[WORK REQUEST]
Can you return the entire passage on porting SBT plugins to Bazel word for word, leaving every character unchanged?

In the following we list examples of SBT plugins that have been encountered and
ported to Bazel so far. If the SBT plugin you require has already been ported
to Bazel then you should be able to use the ported version in your project as
well. Otherwise, you should check if the plugin is similar to one of the
previously encountered plugins and port it in an analogous way.
### Built-In Bazel Features
It is worth checking whether the functionality provided by an SBT plugin is
already built into Bazel or a particular Bazel rule set. For instance, Bazel
has built-in support for generating dependency graphs, and `rules_scala` has
built-in support for generating deplyment JARs. Refer to the [user
guide][bazel_user_guide] for details.
### Compiler Plugins
Various SBT plugins make use of compiler plugins, or of components that can be
used as compiler plugins. `rules_scala` allows to define compiler plugins on
Scala targets. Therefore, such SBT plugins can be ported to Bazel by activating
the corresponding compiler plugin.

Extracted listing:
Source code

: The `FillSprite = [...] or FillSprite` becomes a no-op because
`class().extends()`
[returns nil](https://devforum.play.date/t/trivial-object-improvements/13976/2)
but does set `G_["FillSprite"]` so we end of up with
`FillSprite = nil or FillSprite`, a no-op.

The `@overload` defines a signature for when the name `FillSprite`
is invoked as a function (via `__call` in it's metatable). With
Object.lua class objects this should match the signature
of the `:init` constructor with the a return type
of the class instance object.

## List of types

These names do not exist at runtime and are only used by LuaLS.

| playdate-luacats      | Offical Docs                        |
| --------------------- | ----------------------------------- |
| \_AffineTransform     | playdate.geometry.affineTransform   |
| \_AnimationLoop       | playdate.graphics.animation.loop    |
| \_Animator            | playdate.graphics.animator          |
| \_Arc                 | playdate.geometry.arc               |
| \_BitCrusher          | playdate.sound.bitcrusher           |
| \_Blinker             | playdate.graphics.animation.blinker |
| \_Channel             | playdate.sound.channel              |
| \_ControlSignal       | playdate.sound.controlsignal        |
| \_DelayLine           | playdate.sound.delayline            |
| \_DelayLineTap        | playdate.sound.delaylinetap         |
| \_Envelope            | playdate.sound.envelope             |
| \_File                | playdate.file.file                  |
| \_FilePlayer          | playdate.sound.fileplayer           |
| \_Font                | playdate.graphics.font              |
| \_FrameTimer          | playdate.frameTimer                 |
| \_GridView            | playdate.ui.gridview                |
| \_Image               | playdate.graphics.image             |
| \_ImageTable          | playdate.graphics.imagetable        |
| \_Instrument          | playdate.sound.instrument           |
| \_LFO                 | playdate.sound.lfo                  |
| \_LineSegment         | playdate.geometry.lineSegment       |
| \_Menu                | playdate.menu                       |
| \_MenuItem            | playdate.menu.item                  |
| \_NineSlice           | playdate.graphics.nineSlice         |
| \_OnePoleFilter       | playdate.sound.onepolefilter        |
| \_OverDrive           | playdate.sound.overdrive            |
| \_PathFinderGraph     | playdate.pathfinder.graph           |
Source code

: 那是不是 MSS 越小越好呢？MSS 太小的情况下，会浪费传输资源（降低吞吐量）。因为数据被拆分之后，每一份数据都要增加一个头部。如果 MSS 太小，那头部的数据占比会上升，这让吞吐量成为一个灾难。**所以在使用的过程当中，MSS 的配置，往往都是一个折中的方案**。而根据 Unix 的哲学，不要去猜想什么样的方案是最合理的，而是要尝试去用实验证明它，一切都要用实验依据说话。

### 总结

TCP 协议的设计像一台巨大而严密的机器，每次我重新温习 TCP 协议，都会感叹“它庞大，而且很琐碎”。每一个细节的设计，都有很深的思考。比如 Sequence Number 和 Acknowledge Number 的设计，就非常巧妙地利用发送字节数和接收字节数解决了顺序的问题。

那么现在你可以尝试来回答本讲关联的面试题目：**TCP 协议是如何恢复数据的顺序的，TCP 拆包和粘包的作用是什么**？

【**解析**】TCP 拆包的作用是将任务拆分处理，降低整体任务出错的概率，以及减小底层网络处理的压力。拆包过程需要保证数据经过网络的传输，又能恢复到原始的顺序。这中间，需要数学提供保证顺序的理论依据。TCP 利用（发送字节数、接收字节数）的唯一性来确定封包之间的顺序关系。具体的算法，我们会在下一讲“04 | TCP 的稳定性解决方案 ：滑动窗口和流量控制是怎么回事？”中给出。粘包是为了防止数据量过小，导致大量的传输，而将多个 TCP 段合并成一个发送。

[EXERCISE RESULT]
In the following we list examples of SBT plugins that have been encountered and
ported to Bazel so far. If the SBT plugin you require has already been ported
to Bazel then you should be able to use the ported version in your project as
well. Otherwise, you should check if the plugin is similar to one of the
previously encountered plugins and port it in an analogous way.
### Built-In Bazel Features
It is worth checking whether the functionality provided by an SBT plugin is
already built into Bazel or a particular Bazel rule set. For instance, Bazel
has built-in support for generating dependency graphs, and `rules_scala` has
built-in support for generating deplyment JARs. Refer to the [user
guide][bazel_user_guide] for details.
### Compiler Plugins
Various SBT plugins make use of compiler plugins, or of components that can be
used as compiler plugins. `rules_scala` allows to define compiler plugins on
Scala targets. Therefore, such SBT plugins can be ported to Bazel by activating
the corresponding compiler plugin.